## [TEXT BLOCK]
This paper first appeared in Proceedings of the USENIX Workshop on Micro-Kernels and Other Kernel Architectures, USENIX Association, April 1992. pp 95-112
KeyKOS is characterized by a small set of powerful and highly optimized primitives that allow it to achieve performance competitive with the macrokernel operating systems that it replaces. Objects are exclusively invoked through protected capabilities, supporting high levels of security and intervals between failures in excess of one year. Messages between agents may contain both capabilities and data. Checkpoints at tunable intervals provide system-wide backup, fail-over support, and system restart times typically less than 30 seconds. In addition, a journaling mechanism provides support for high-performance transaction processing. On restart, all processes are restored to their exact state at the time of checkpoint, including registers and virtual memory.
This paper describes the KeyKOS architecture, and the binary compatible UNIX implementation that it supports.
Tymnet is a registered mark of British Telecom, Inc.
UNIX is a registered mark of AT&T Bell Laboratories, Inc.

## [PROMPT 1]
In the KeyKOS text, how long does a system restart typically take?
## [PROMPT 2]
Continue the KeyKOS text from the point where it stops.
You won't need the records for this.

## [EXTRACTED DATA]
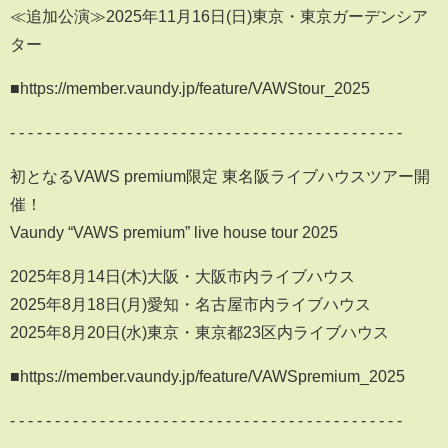
≪追加公演≫2025年11月16日(日)東京・東京ガーデンシア
ター
■https://member.vaundy.jp/feature/VAWStour_2025
- - - - - - - - - - - - - - - - - - - - - - - - - - - - - - - - - - - - - - - - - - - -
初となるVAWS premium限定 東名阪ライブハウスツアー開
催！
Vaundy “VAWS premium” live house tour 2025
2025年8月14日(木)大阪・大阪市内ライブハウス
2025年8月18日(月)愛知・名古屋市内ライブハウス
2025年8月20日(水)東京・東京都23区内ライブハウス
■https://member.vaundy.jp/feature/VAWSpremium_2025
- - - - - - - - - - - - - - - - - - - - - - - - - - - - - - - - - - - - - - - - - - - -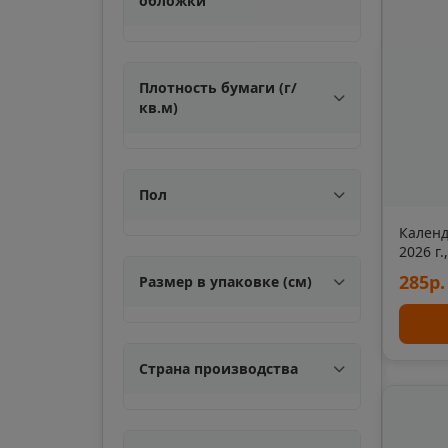
обложки
Александровск-
Сахалинский
📍
Плотность бумаги (г/
Сахалинская облас
кв.м)
Алупка
📍
Республика Крым
Пол
Календ
Амурск
2026 г.
📍
BRAUBE
285р.
Размер в упаковке (см)
Хабаровский край
Ангарск
📍
Страна производства
Иркутская область
Анива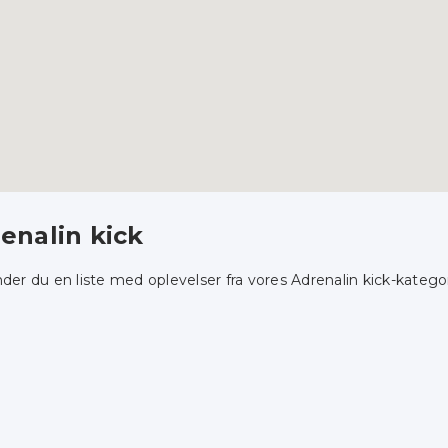
enalin kick
nder du en liste med oplevelser fra vores Adrenalin kick-kategor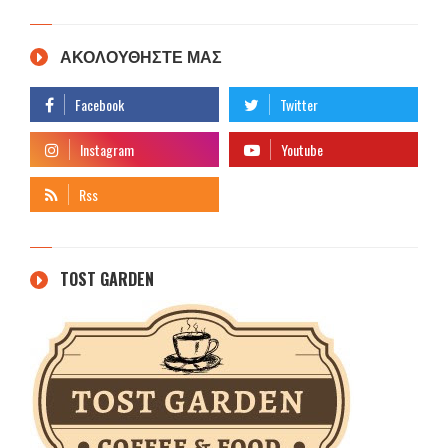
ΑΚΟΛΟΥΘΗΣΤΕ ΜΑΣ
TOST GARDEN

## [OUTPUT 1]
Typically less than 30 seconds.

## [OUTPUT 2]
Tymshare, Inc. developed the earliest versions of KeyKOS to solve the security, data sharing, pricing, reliability, and extensibility requirements of a commercial computer service in a network environment. Development on the KeyKOS system began in 1975, and was motivated by three key requirements: accounting accuracy that exceeded any then available; 24-hour uninterrupted service; and the ability to support simultaneous, mutually suspicious time sharing customers with an unprecedented level of security. Today, KeyKOS is the only commercially available operating system that meets these requirements.
KeyKOS began supporting production applications on an IBM 4341 in January 1983. KeyKOS has run on Amdahl 470V/8, IBM 3090/200 (in uniprocessor System/370 mode), IBM 158, and NAS 8023. In 1985, Key Logic was formed to take over development of KeyKOS. In 1988, Key Logic began a rewrite of the nanokernel in C. After 10 staff months of effort a nanokernel ran on the ARIX Corporation 68020 system, and the project was set aside. The project resumed in July of 1990 on a different processor, and by October of 1990 a complete nanokernel was running on the Omron Luna/88K. The current nanokernel contains approximately 20,000 lines of C code and less than 2,000 lines of assembler code.
This paper presents the architecture and design of the KeyKOS nanokernel, and the UNIX system that runs on top of it. In the interest of a clear presentation of the KeyKOS architecture, we have omitted a description of the underlying kernel implementation.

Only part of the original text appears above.